*** Text section Section Begins ***

What do they actually do
Formula Insight provides a platform for institutional investors to centralize their Excel models, index them down to individual cells, and query them in plain English. Analysts can quickly find specific numbers or formulas across many spreadsheets and see the exact cells those answers came from YC American Bazaar.
The product links model values to external sources such as SEC filings, earnings transcripts, and consensus estimates, so users can verify provenance and compare their projections against market benchmarks. It also supports plotting and benchmarking within the same workspace, emphasizes traceability and security, and is live with sign‑ups and demos available YC American Bazaar Fondo.
Who are their target customer(s)
- Hedge-fund equity analyst building and updating Excel models: Spends hours hunting for the right cell or formula across many spreadsheets and needs fast retrieval with clear provenance. Cell-level indexing and links to filings/transcripts surface the number and its source.
- Portfolio manager reviewing analyst forecasts across a team: Cannot easily compare different analysts’ forecasts or see who changed assumptions, leading to inconsistent inputs to decisions. Benchmarking and projection-tracking make comparisons and change history visible.

*** Text section Section Ends ***
*** Data excerpts Section Begins ***

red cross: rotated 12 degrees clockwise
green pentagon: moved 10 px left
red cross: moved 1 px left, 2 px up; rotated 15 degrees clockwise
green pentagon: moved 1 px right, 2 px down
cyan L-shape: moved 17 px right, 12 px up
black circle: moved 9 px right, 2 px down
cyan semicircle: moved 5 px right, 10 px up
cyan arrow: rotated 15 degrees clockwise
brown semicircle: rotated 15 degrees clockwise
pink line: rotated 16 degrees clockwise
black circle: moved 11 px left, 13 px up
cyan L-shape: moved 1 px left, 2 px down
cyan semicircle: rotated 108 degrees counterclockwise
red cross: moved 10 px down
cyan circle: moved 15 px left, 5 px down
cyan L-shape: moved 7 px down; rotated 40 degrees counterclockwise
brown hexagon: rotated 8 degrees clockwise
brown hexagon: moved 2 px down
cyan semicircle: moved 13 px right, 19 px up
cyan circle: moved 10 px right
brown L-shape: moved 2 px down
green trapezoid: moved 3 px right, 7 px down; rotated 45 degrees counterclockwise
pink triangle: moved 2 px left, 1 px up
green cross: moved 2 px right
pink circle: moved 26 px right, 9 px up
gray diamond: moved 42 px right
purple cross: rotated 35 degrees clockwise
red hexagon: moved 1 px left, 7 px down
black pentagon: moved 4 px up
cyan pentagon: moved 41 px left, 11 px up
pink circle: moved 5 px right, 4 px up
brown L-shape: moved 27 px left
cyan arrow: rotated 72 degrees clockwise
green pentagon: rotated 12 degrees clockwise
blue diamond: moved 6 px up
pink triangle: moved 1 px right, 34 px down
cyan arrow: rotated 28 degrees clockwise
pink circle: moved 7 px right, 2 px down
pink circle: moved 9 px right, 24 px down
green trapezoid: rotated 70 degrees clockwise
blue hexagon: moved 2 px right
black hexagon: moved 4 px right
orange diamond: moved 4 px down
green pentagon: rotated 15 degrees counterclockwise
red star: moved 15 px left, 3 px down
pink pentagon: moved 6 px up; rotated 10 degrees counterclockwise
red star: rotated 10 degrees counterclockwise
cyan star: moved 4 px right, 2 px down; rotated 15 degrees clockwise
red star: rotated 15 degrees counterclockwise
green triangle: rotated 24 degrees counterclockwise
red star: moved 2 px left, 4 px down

*** Data excerpts Section Ends ***

> **Problem 1**: Which external sources does the Formula Insight description say the product links model values to?
> **Problem 2**: Duplicate the Formula Insight description from "What do they" to "YC American Bazaar.".
These lines have no connection to the Formula Insight description.

> **Response area 1**: SEC filings, earnings transcripts, consensus estimates

> **Response area 2**:
What do they actually do
Formula Insight provides a platform for institutional investors to centralize their Excel models, index them down to individual cells, and query them in plain English. Analysts can quickly find specific numbers or formulas across many spreadsheets and see the exact cells those answers came from YC American Bazaar.